• _Work request_:
Copy out each line of the listing below where the string "filterUnits" appears.

···

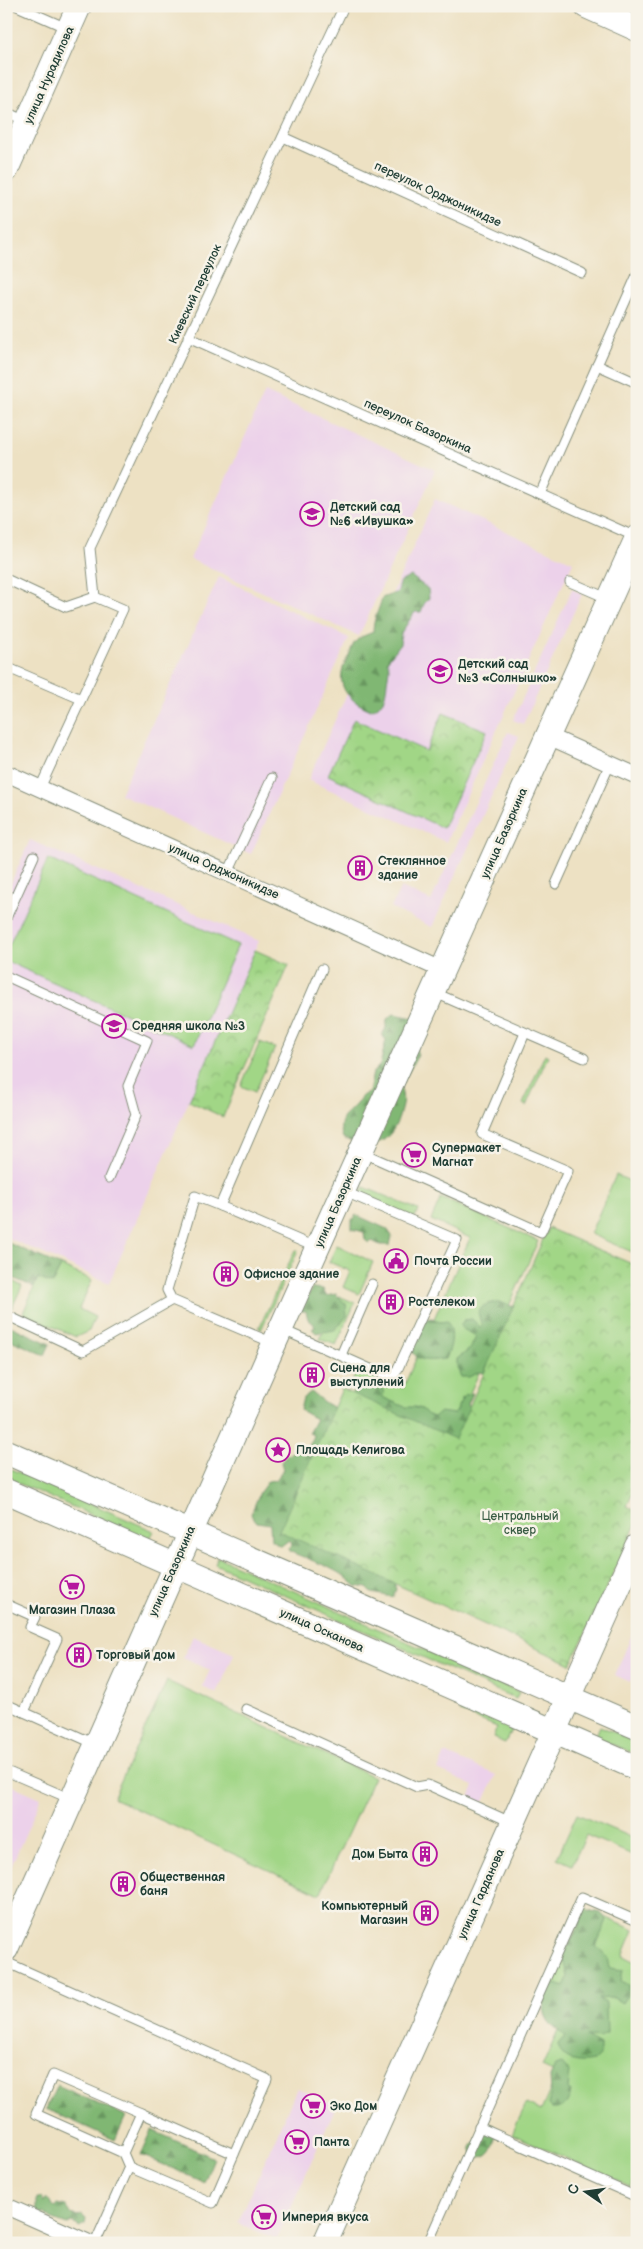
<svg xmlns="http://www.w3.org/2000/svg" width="643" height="2249" viewBox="0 0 643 2249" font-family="'Balsamiq Sans',sans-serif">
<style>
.built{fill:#ecd1ea}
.grass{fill:#a1d686;stroke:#608a5d}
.forest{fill:url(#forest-firs);stroke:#507a54}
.park{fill:url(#park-crowns);stroke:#608a5d}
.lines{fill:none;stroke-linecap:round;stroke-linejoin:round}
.lane-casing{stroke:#868f7c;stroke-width:11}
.street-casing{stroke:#868f7c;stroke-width:18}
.secondary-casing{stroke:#868f7c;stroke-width:26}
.lane{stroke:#fff;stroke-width:9}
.street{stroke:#fff;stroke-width:16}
.secondary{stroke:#fff;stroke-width:24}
.labels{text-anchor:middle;stroke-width:5;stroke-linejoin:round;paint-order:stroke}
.street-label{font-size:12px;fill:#1f3d34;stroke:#f7f3e8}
.poi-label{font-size:12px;font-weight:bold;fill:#1f3d34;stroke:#f7f3e8;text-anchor:start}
.park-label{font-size:12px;fill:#395c44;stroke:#f7f3e8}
</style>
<defs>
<pattern id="forest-firs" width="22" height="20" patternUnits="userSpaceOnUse" patternTransform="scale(1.25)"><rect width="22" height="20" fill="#80b773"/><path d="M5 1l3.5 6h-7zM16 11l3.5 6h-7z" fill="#68965f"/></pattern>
<pattern id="park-crowns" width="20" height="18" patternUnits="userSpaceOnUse" patternTransform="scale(1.25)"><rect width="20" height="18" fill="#a1d686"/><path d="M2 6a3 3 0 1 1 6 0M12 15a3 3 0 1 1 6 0" fill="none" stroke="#83af6e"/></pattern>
</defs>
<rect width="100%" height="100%" fill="#f7f3e8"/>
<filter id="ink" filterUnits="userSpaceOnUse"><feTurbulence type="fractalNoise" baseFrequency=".02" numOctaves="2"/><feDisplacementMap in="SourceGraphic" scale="10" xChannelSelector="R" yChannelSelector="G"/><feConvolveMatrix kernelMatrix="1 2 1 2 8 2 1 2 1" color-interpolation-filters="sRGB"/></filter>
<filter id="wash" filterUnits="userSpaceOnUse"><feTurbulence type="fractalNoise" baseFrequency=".0096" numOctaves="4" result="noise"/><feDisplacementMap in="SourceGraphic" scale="20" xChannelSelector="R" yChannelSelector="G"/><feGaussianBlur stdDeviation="1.12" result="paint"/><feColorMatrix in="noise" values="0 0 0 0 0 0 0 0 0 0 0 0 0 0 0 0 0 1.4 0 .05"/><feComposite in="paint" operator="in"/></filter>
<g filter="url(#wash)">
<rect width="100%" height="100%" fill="#ede1c3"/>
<g class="built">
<polygon points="265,392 435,470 359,636 190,559"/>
<polygon points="435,499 573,562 446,842 308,780"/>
<polygon points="219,577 349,638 251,854 120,794"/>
<polygon points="572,589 582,594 523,724 513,720"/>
<polygon points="508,732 519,736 432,927 391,908 401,887 431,901"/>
<polygon points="30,840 259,941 109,1283 6,1237 6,894"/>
<polygon points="637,1623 637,1666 630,1682 615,1675"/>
<polygon points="193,1636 234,1654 217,1694 202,1687 210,1670 183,1658"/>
<polygon points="445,1753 496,1775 481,1808 467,1802 474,1786 438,1770"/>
<polygon points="6,1783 41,1798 6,1878"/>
<polygon points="297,2088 336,2106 277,2239 238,2223"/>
</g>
<g class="grass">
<polygon points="48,859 238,945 194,1045 6,961 6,952"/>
<polygon points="260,1042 275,1048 255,1092 241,1086"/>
<polygon points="545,1054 548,1056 526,1106 523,1104"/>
<polygon points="616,1175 637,1184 637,1254 590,1234"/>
<polygon points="364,1187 418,1210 414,1218 361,1195"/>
<polygon points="441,1198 538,1241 452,1433 350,1387 358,1368 403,1388 470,1238 431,1220"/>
<polygon points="337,1245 373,1262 359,1294 343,1287 350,1271 329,1262"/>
<polygon points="295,1250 298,1251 261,1330 259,1328"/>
<polygon points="61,1266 92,1280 79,1309 95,1317 89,1331 76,1337 23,1313 38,1278 52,1284"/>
<polygon points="339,1296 355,1303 336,1345 320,1339"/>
<polygon points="6,1467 154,1531 149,1540 6,1478"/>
<polygon points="218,1557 519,1692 516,1699 215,1564"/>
<polygon points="167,1681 374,1777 320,1894 113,1798"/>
<polygon points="464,1705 513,1726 505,1743 493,1738 497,1727 460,1712"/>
<polygon points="600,1726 637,1742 637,1755 595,1737"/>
<polygon points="577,1814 637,1840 637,1857 586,1835 572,1865 557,1858"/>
<polygon points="585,1908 634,1930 623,1956 637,1963 637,2171 630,2187 512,2134 526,2104 541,2111 557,2074 542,2067 565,2015 543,2005"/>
</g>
<g class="forest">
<path d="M411 576 428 589 429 598 424 604 421 612H415L401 633 400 644 396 650 387 661C390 668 389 668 388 676 385 691 388 703 371 710 344 699 333 682 349 655 351 651 352 645 356 641 361 636 367 635 373 632 373 619 379 610 382 598L398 592 400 582Z"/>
<path d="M394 1014 414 1018 412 1038 418 1055 400 1087C405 1100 402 1105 399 1117 389 1146 369 1151 343 1138 336 1119 347 1115 357 1103 361 1097 361 1095 369 1093L373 1072 380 1065 386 1040 382 1035 386 1028 387 1019Z"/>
<polygon points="356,1215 387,1229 392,1236 390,1245 380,1245 372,1241 369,1243 365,1240 364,1232 352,1229 352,1220"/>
<polygon points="6,1242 61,1266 52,1284 38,1278 34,1287 6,1275"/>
<polygon points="312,1288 323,1289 326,1296 336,1294 346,1304 347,1316 335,1330 316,1333 312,1329 315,1327 314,1324 308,1319 306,1311 301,1311"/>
<path d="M499 1302 517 1308 487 1374 479 1372 469 1377H461L457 1367V1359L470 1349 476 1337C471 1331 464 1332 460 1326L464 1320 472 1319 480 1327 482 1325C474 1307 483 1304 499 1302Z"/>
<path d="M432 1318 440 1322 447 1321C455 1333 451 1347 446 1359 434 1360 419 1364 412 1351L411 1346 422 1319Z"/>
<polygon points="6,1324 50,1344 45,1355 6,1338"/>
<path d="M370 1382 384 1391 382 1397 405 1407H415L422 1409 428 1415 434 1417 440 1412 454 1414 464 1395 473 1393 468 1404 473 1414 474 1450 347 1405C352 1392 356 1384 370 1382Z"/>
<path d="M311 1392C316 1395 319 1399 324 1402 329 1406 333 1406 337 1411L396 1589 393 1597 372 1593 367 1588 356 1586 343 1575 326 1566 291 1552 289 1549 291 1545 289 1540 281 1546 271 1540 270 1524 257 1522 251 1514 260 1492 268 1481 276 1480 283 1470 281 1462C289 1452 297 1449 309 1446L314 1436 309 1432 316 1419 300 1410 303 1398Z"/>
<path d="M591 1911 601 1913 607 1920 596 1946 608 1957 610 1968 623 1970 621 1981 628 1985V1994L622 2003 614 1998 598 1999 606 2003 607 2034 600 2038 586 2037 600 2045V2055L594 2061C579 2064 561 2062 558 2044L565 2036C543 2021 541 2011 547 1987L557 1984 564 1987 568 1977 563 1954 579 1928 581 1913Z"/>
<path d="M561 2064 570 2072 568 2088 571 2092C568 2103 564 2110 552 2109L548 2105 551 2092 550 2077 555 2066Z"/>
<polygon points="57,2085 126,2116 115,2140 46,2109"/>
<path d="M490 2123 494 2124 498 2132 494 2141H495C491 2154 488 2156 475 2158L471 2147Z"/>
<polygon points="152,2130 214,2158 204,2182 141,2155"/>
<polygon points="37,2198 41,2198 44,2203 46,2199 55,2207 57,2204 66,2206 72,2215 78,2217 82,2215 86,2219 85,2224 79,2227 77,2224 71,2222 67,2225 51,2219 44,2213 43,2215 37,2210"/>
</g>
<g class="park">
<polygon points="443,713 487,731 443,828 328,775 354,719 426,751"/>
<polygon points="255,950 289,965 223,1117 189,1101"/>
<polygon points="548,1228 637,1266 637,1484 627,1506 637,1511 637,1522 571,1664 279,1531 342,1389 455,1439"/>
<polygon points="6,1278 22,1286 12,1308 6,1305"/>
</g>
</g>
<g filter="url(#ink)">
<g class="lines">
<g class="lane-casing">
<g id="lane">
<polyline points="17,6 69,29"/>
<polyline points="6,112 28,122"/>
<polyline points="283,137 582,273"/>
<polyline points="188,337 636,537"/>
<polyline points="597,365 637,383"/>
<polyline points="540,494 637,275"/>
<polyline points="6,579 66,607 95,597 123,609 40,788"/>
<polyline points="570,582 609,599"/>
<polyline points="95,597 90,548 344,6"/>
<polyline points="6,667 81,699"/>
<polyline points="228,873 272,778"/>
<polyline points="556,884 610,764"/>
<polyline points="6,918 34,856"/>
<polyline points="6,976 147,1041 128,1086 136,1115 109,1178"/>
<polyline points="433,992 584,1058"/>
<polyline points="361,1152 541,1232 568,1171 482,1134 525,1033"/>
<polyline points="317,1248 220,1206 322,969"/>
<polyline points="172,1300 167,1290 195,1196 220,1206"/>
<polyline points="6,1315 83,1351 172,1300 273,1343"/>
<polyline points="281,1329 393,1379 457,1240 343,1191"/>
<polyline points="341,1355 372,1284"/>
<polyline points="6,1604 35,1617 30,1627 57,1639 24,1712"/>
<polyline points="6,1704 95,1744"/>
<polyline points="246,1709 417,1787 428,1785 513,1823"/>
<polyline points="6,1771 71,1799"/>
<polyline points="6,1962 267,2079 234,2154"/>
<polyline points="479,2127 637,2197"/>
<polyline points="123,2153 36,2114 53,2075 141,2113"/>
<polyline points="95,2243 129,2167 123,2153 141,2113 234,2154 213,2203 129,2167"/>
<polyline points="428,2243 582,1897 637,1921"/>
<polyline points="635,2243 637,2239"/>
</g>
</g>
<g class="street-casing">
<g id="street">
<polyline points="548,736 637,776"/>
<polyline points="6,773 442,970"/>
<polyline points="6,2206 89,2243"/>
</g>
</g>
<g class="secondary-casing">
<g id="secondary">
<polyline points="586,6 637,29"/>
<polyline points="6,170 79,6"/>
<polyline points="6,1452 637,1727"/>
<polyline points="6,1491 637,1768"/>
<polyline points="6,1949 274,1344 637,538"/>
<polyline points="325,2243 637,1546"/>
</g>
</g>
<use href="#lane" class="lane"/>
<use href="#street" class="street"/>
<use href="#secondary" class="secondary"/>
</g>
</g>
<defs>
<g id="school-ring" transform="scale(1.25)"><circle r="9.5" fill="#f7f3e8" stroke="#b5179e" stroke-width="1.5"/><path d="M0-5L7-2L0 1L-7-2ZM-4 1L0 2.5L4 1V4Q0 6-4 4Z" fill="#b5179e"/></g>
<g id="building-ring" transform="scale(1.25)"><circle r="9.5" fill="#f7f3e8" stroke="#b5179e" stroke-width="1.5"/><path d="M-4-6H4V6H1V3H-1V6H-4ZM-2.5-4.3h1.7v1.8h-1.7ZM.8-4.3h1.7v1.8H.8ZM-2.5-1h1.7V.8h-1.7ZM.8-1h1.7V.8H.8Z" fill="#b5179e"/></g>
<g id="supermarket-ring" transform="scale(1.25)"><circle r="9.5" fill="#f7f3e8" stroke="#b5179e" stroke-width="1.5"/><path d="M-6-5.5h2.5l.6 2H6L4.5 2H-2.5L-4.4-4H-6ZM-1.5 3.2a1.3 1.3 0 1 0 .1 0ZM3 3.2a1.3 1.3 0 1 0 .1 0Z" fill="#b5179e"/></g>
<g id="civic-ring" transform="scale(1.25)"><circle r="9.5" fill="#f7f3e8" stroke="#b5179e" stroke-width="1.5"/><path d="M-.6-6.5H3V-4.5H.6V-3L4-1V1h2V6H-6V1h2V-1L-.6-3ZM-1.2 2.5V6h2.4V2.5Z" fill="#b5179e"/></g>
<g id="sight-ring" transform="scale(1.25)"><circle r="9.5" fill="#f7f3e8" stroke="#b5179e" stroke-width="1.5"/><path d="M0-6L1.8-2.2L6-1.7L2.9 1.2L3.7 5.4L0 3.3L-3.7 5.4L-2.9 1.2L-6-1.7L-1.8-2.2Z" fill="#b5179e"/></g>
</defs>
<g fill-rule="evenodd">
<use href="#school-ring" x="312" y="514"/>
<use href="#school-ring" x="440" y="671"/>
<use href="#building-ring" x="360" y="868"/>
<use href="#school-ring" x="114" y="1026"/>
<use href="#supermarket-ring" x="414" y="1155"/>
<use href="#civic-ring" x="396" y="1261"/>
<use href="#building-ring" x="226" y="1274"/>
<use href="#building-ring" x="391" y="1302"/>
<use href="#building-ring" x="312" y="1375"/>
<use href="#sight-ring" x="278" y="1450"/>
<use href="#supermarket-ring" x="72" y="1587"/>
<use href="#building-ring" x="79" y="1655"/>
<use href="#building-ring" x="425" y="1854"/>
<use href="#building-ring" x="123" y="1884"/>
<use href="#building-ring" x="426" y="1913"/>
<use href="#supermarket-ring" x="313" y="2106"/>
<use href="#supermarket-ring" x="297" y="2142"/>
<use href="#supermarket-ring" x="264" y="2217"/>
</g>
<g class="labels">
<g class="street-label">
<text transform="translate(49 75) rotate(-66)" y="4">улица Нурадилова</text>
<text transform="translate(438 194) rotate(25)" y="4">переулок Орджоникидзе</text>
<text transform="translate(195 294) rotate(-65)" y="4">Киевский переулок</text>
<text transform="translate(418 426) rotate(24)" y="4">переулок Базоркина</text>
<text transform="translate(504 833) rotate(-66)" y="4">улица Базоркина</text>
<text transform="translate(224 871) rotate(24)" y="4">улица Орджоникидзе</text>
<text transform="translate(338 1202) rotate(-66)" y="4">улица Базоркина</text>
<text transform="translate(172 1571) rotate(-66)" y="4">улица Базоркина</text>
<text transform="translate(322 1630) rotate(24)" y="4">улица Осканова</text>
<text transform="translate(481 1894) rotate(-66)" y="4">улица Гарданова</text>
</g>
<g class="poi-label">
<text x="330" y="511">Детский сад<tspan x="330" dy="14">№6 «Ивушка»</tspan></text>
<text x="458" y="668">Детский сад<tspan x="458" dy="14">№3 «Солнышко»</tspan></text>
<text x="378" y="865">Стеклянное<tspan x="378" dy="14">здание</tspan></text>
<text x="132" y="1030">Средняя школа №3</text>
<text x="432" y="1152">Супермакет<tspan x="432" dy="14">Магнат</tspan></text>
<text x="414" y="1265">Почта России</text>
<text x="244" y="1278">Офисное здание</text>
<text x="408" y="1306">Ростелеком</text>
<text x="330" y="1372">Сцена для<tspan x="330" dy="14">выступлений</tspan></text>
<text x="296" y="1454">Площадь Келигова</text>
<text x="72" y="1614" text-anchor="middle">Магазин Плаза</text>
<text x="96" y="1659">Торговый дом</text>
<text x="408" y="1858" text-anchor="end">Дом Быта</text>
<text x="140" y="1881">Общественная<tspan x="140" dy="14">баня</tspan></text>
<text x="408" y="1910" text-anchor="end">Компьютерный<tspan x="408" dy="14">Магазин</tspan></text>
<text x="330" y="2110">Эко Дом</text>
<text x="314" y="2146">Панта</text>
<text x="282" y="2221">Империя вкуса</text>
</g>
<g class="park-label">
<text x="520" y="1520">Центральный<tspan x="520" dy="14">сквер</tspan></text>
</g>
</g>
<rect width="643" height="2249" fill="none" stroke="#f7f3e8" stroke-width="25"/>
<g transform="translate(586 2192) rotate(283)" stroke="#f7f3e8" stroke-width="4" paint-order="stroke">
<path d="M0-4L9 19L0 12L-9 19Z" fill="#1f3d34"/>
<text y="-8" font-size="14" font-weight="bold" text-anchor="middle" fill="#1f3d34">С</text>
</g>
</svg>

···

• _Response area_:
<filter id="ink" filterUnits="userSpaceOnUse"><feTurbulence type="fractalNoise" baseFrequency=".02" numOctaves="2"/><feDisplacementMap in="SourceGraphic" scale="10" xChannelSelector="R" yChannelSelector="G"/><feConvolveMatrix kernelMatrix="1 2 1 2 8 2 1 2 1" color-interpolation-filters="sRGB"/></filter>
<filter id="wash" filterUnits="userSpaceOnUse"><feTurbulence type="fractalNoise" baseFrequency=".0096" numOctaves="4" result="noise"/><feDisplacementMap in="SourceGraphic" scale="20" xChannelSelector="R" yChannelSelector="G"/><feGaussianBlur stdDeviation="1.12" result="paint"/><feColorMatrix in="noise" values="0 0 0 0 0 0 0 0 0 0 0 0 0 0 0 0 0 1.4 0 .05"/><feComposite in="paint" operator="in"/></filter>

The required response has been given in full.